Donald Trump, presidente de Estados Unidos, se reunió en la Casa Blanca con su homólogo surcoreano, Lee Jae-myung en un encuentro que se centró en un significativo acuerdo comercial. El presidente surcoreano llegó a Washington con una propuesta clave: una inversión de 150 mil millones de dólares destinada a la construcción de nuevos astilleros estadounidenses, la capacitación de personal y el mantenimiento de buques para la Armada de EE.UU.
Esta inversión es un pilar fundamental del acuerdo comercial que ambos países alcanzaron el mes pasado.
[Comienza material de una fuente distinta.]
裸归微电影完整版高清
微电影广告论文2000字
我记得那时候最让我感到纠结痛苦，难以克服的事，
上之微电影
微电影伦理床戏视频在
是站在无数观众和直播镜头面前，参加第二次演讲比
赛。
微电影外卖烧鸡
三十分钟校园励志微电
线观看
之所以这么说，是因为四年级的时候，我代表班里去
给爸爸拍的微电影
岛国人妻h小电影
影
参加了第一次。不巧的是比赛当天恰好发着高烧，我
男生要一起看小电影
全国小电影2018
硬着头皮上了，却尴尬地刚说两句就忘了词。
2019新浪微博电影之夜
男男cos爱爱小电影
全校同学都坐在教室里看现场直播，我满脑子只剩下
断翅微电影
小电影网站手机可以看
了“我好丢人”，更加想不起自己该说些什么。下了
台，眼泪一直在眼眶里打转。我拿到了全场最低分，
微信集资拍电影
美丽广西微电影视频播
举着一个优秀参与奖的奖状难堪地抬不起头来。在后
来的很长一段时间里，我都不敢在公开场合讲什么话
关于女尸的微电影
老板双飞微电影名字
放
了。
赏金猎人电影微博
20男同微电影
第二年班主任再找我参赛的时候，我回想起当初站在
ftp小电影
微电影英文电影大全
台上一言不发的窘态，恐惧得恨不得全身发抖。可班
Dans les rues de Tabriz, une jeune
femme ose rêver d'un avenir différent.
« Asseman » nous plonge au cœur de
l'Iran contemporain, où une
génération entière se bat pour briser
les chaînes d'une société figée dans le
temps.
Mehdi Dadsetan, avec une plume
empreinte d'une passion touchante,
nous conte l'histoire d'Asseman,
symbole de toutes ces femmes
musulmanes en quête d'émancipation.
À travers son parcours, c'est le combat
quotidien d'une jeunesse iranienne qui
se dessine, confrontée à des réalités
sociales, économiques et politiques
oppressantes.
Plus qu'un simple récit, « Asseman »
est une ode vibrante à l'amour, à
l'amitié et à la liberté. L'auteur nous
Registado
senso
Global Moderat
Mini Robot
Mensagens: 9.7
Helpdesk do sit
Según fuentes cercanas a los planes, la agenda de la reunión incluyó una variedad de temas, como la defensa, las barreras comerciales, la seguridad marítima y la energía, además de la situación con la República Popular Democrática de Corea (RPDC).
A pesar de las diferencias en sus posturas políticas, ambos líderes comparten similitudes notables. Ambos han sido blanco de intentos de asesinato y muestran una mayor apertura a la diplomacia con Pionyang.
El acuerdo representa un logro para Seúl. El mes pasado, Trump había amenazado con imponer un arancel del 25% a las importaciones surcoreanas, pero finalmente lo redujo al 15%. Esta rebaja se consiguió gracias al compromiso de Corea del Sur de proporcionar una inversión total de 450 mil millones de dólares a Estados Unidos, que incluye tanto el fondo para la construcción naval como la compra de energía.